Show, in full, each line of the data that contains "para".

↓↓↓

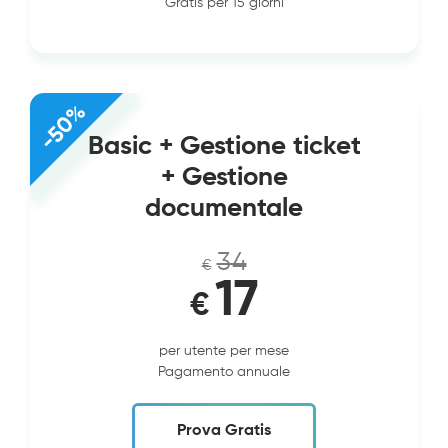
Gratis per 15 giorni
-50%
Basic + Gestione ticket
+ Gestione
documentale
34
€
17
€
per utente per mese
Pagamento annuale
Prova Gratis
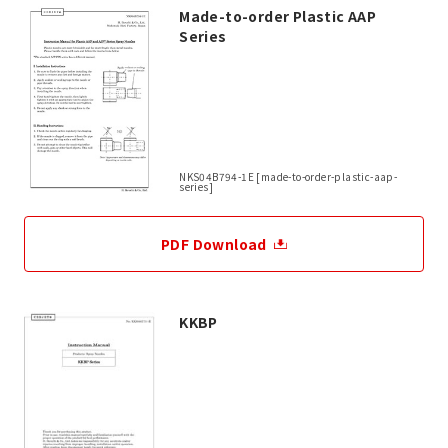
Made-to-order Plastic AAP
Series
NKS04B794-1E [made-to-order-plastic-aap-
series]
PDF Download
KKBP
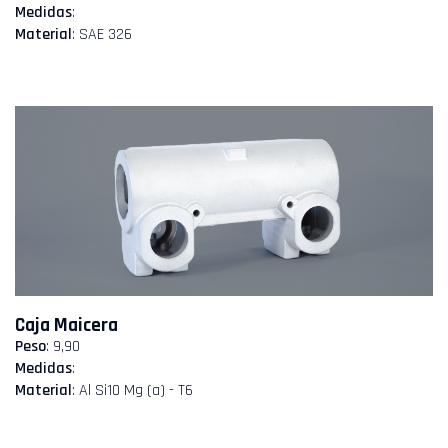
Medidas
:
Material
: SAE 326
Caja Maicera
Peso
: 9,90
Medidas
:
Material
: Al Si10 Mg (a) - T6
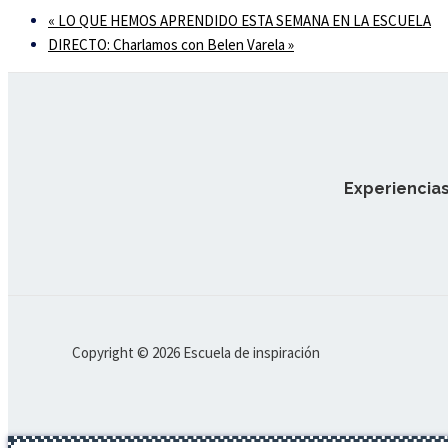
«
LO QUE HEMOS APRENDIDO ESTA SEMANA EN LA ESCUELA
DIRECTO: Charlamos con Belen Varela
»
Experiencias
Copyright © 2026 Escuela de inspiración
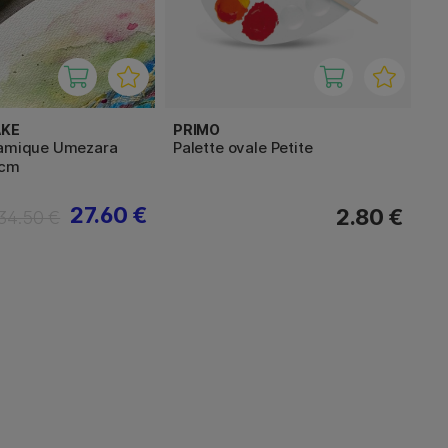
AKE
PRIMO
ramique Umezara
Palette ovale Petite
5cm
27.60 €
2.80 €
34.50 €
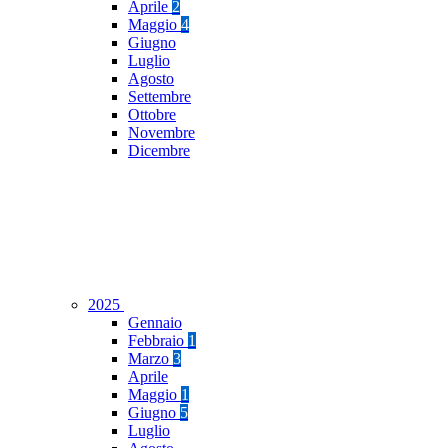
Aprile
2
Maggio
4
Giugno
Luglio
Agosto
Settembre
Ottobre
Novembre
Dicembre
2025
Gennaio
Febbraio
1
Marzo
3
Aprile
Maggio
1
Giugno
5
Luglio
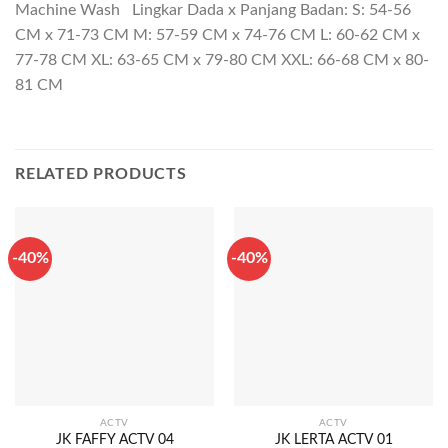
Machine Wash Lingkar Dada x Panjang Badan: S: 54-56
CM x 71-73 CM M: 57-59 CM x 74-76 CM L: 60-62 CM x
77-78 CM XL: 63-65 CM x 79-80 CM XXL: 66-68 CM x 80-
81 CM
RELATED PRODUCTS
-40%
-40%
ACTV
ACTV
JK FAFFY ACTV 04
JK LERTA ACTV 01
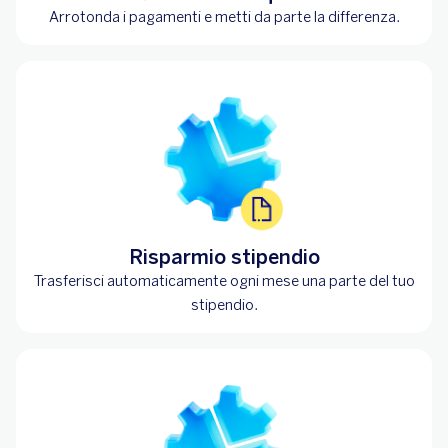
Arrotonda i pagamenti e metti da parte la differenza.
Risparmio stipendio
Trasferisci automaticamente ogni mese una parte del tuo
stipendio.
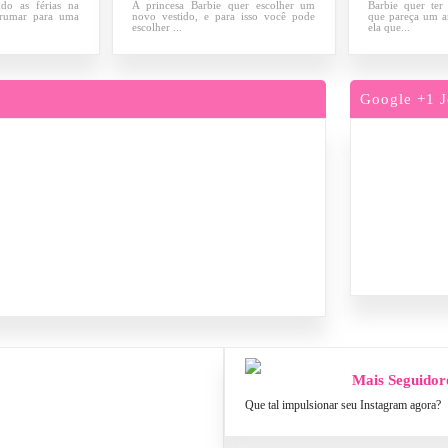
ndo as férias na
A princesa Barbie quer escolher um
Barbie quer ter
arrumar para uma
novo vestido, e para isso você pode
que pareça um a
escolher ...
ela que...
Google +1 J
Mais Seguidor
Que tal impulsionar seu Instagram agora?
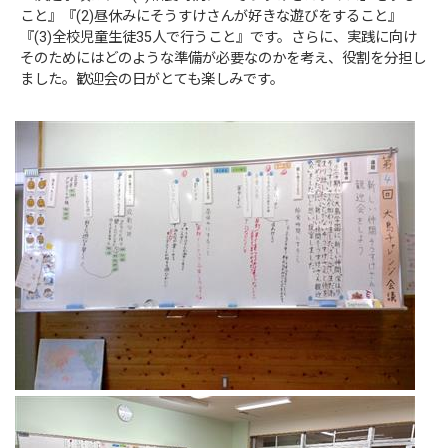
こと』『(2)昼休みにそうすけさんが好きな遊びをすること』
『(3)全校児童生徒35人で行うこと』です。さらに、実践に向け
そのためにはどのような準備が必要なのかを考え、役割を分担し
ました。歓迎会の日がとても楽しみです。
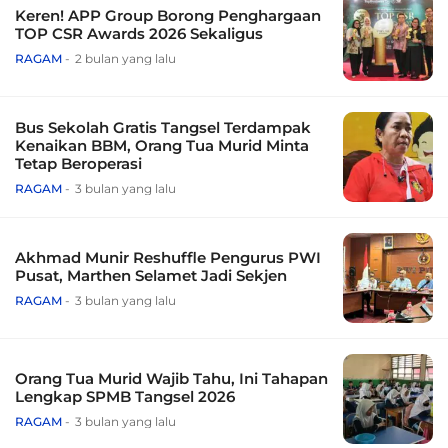
Keren! APP Group Borong Penghargaan
TOP CSR Awards 2026 Sekaligus
RAGAM
2 bulan yang lalu
Bus Sekolah Gratis Tangsel Terdampak
Kenaikan BBM, Orang Tua Murid Minta
Tetap Beroperasi
RAGAM
3 bulan yang lalu
Akhmad Munir Reshuffle Pengurus PWI
Pusat, Marthen Selamet Jadi Sekjen
RAGAM
3 bulan yang lalu
Orang Tua Murid Wajib Tahu, Ini Tahapan
Lengkap SPMB Tangsel 2026
RAGAM
3 bulan yang lalu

↑↑↑

Your response.
arrumar para uma
novo vestido, e para isso você pode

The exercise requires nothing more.